Next on my itinerary was Mora Bunder at Uran, a small fishing village across the harbour from Bombay. The agiary wasn’t far from the jetty, and as I walked towards it I saw a couple of houses that looked unmistakably Parsi. Again, I found the agiary locked. Going around to the back, in one of the buildings in the complex, I met Kersi Sui.
Kersi Sui was the only Parsi left in Uran. He looked after the agiary, though he was not a priest. He told me how he came about this. His parents had come to Uran from Navsari to manage the sanatorium in the agiary complex. The agiary fire was a dadgah, and therefore laymen could tend it too. So whenever the priest had to go to his home-town, he entrusted the fire in their care. The trustees didn’t have enough funds, and neither the Suis nor the priest drew much of a salary. When the priest quit, no one was ready to work for the pittance offered. Rather than let the fire die out, Kersi began to look after it.
It was quite a struggle, he told me. The original trustees couldn’t spare the time to manage the agiary and had handed over the trust to the trustee of the Bhiwandiwalla Trust who also managed the agiary in Kalyan. Kersi had gone to meet him to discuss the future of the agiary. He was told categorically by the Bhiwandiwallas that the original trustees had not left enough funds to look after the upkeep of the whole premises. But, at the very least, they would make sure of a regular supply of wood for the fire. After his death though, even that dried up, and Kersi had to put out constant appeals for funds to the Parsi public.
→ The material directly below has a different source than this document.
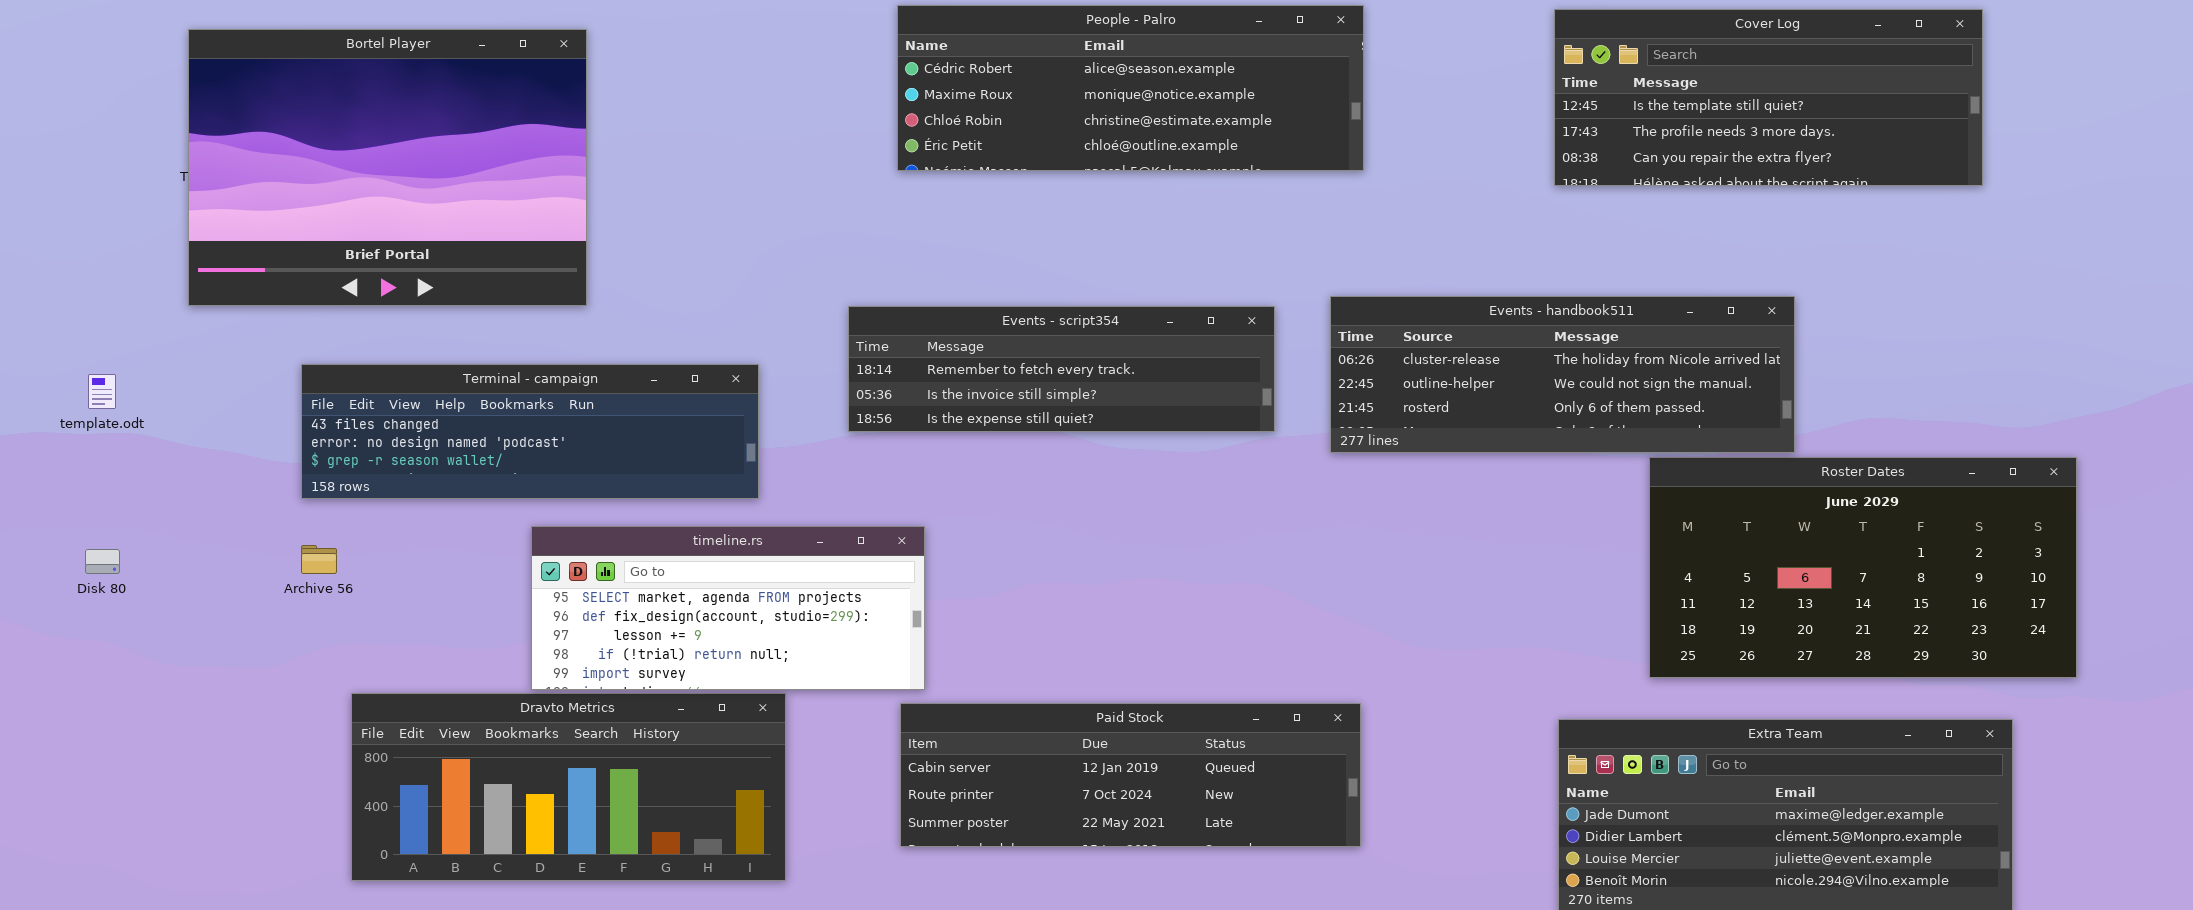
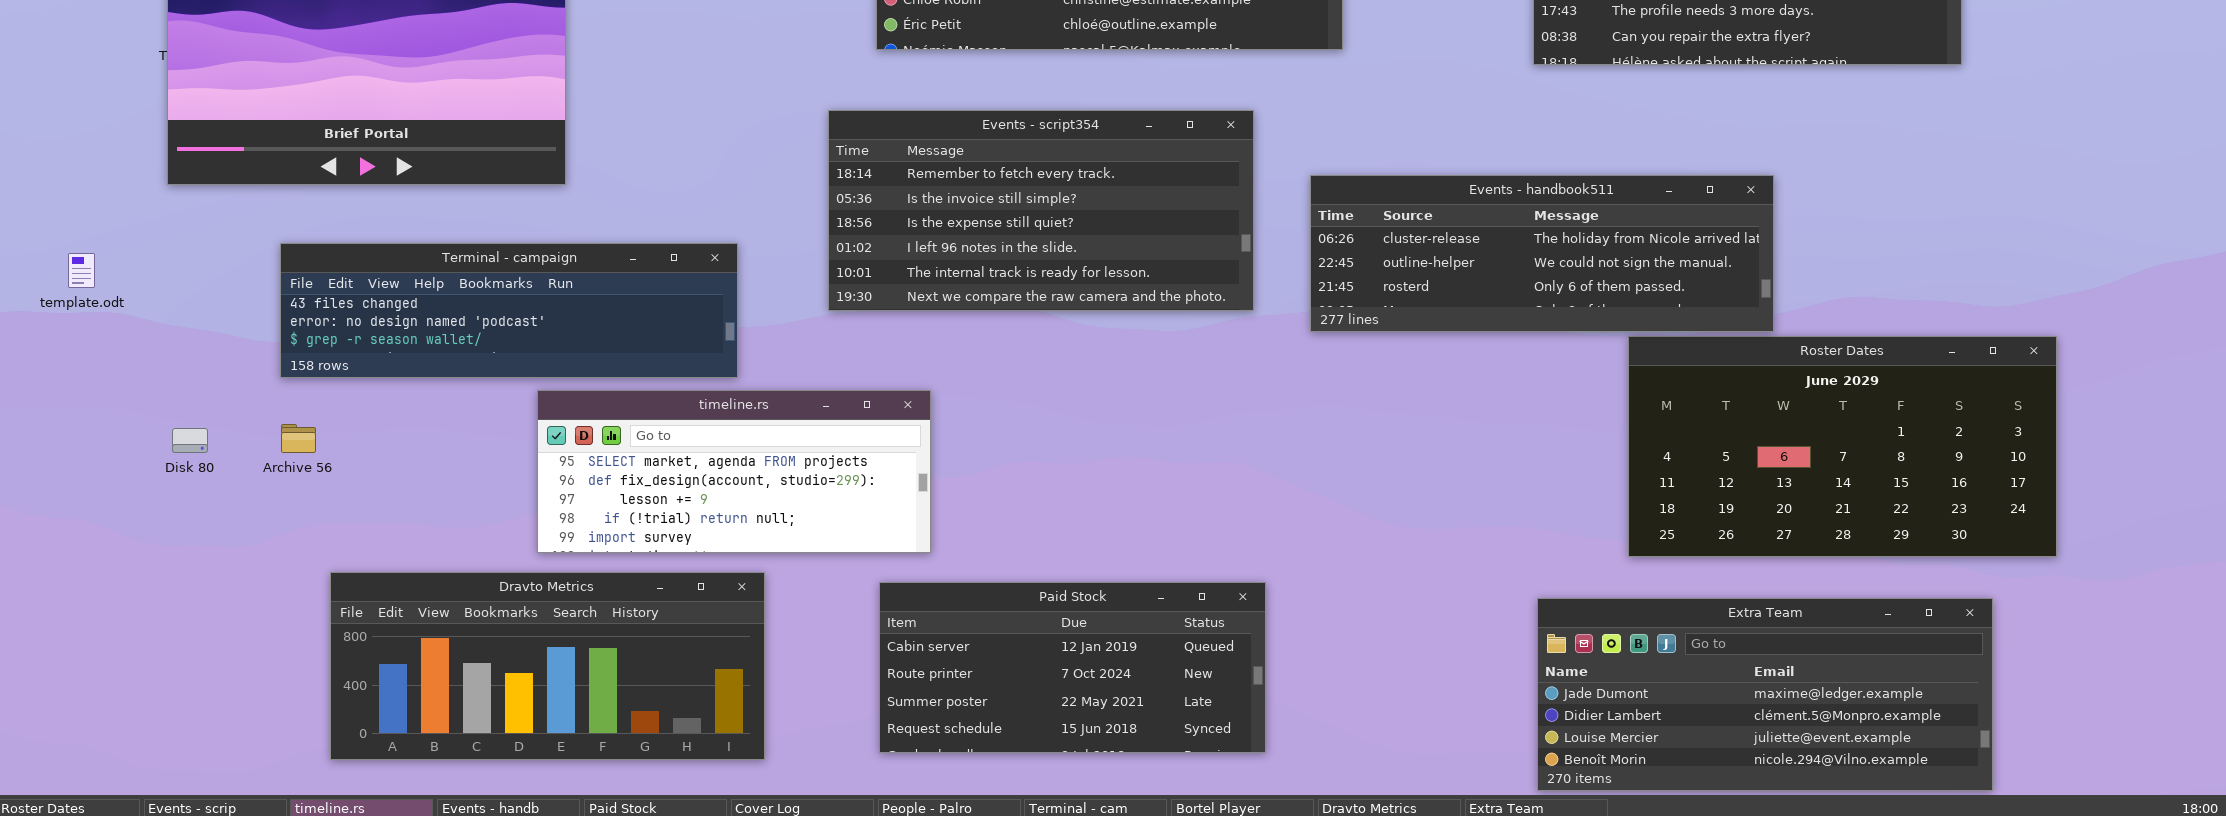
Events - script354: [848,306,1275,432] -> [828,110,1254,311], resized
timeline.rs: [531,526,925,690] -> [537,390,931,553], moved
Disk 80: [85,549,120,574] -> [172,428,208,453], moved
Paid Stock: [900,703,1361,847] -> [879,582,1266,753], resized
Kersi didn’t know much about the history of the Parsis in Uran. The agiary was a 100 years old, so around that time there must have been enough Parsis. He didn’t know what occupations they were involved in, they probably owned land here or were in the liquor trade. With World War II, the Government took over a lot of land to set up a naval station (the dokhma lands now belonged to the naval station), and Prohibition also would have wound up businesses. Land then was very cheap, and after moving to Bombay, the residents wouldn’t have thought twice about it, and the care-takers who had been entrusted to take care of the houses, slowly started grabbing them.
There were not many Parsis in Uran when Kersi was growing up (none of the original residents remained, just their houses remained vacant, slowly getting encroached one after the other). Most of them were those who were employed with Grindwell Norton in its factory next door. Norton used to be Parsi-owned, he told me, and had many Parsis in its employ. Now, the company was in Maharashtrian hands, and had just two Parsi employees in Uran. One of them stayed here, the other had moved to Vashi. Till a few years back, Kersi and his mother were the only permanent Parsi residents. Now after his mother’s death, he was the only one.
More than anything, Kersi bemoaned the loss of property through carelessness. None of the legal heirs to the Parsi properties here had papers to the houses. He claimed the navy was ready to hand over the dokhma if they could prove ownership. But no one knew where the original title deeds were. The agiary lands would have been encroached too if he hadn’t stayed around.
Kersi was 52, but looked 40. He used to run tuition classes for a living. Now he left it to others to manage, just going there in the evenings. He was married, but his family didn’t want to stay in Uran. They stayed at Vashi, with his wife’s parents. Now she wanted to move to Canada, he told me. I asked him if he decided to do that, what would the future of the agiary be? He wasn’t too worried about that. Someone from his family, one of his brothers, would pitch in. This was where they had grown up after all.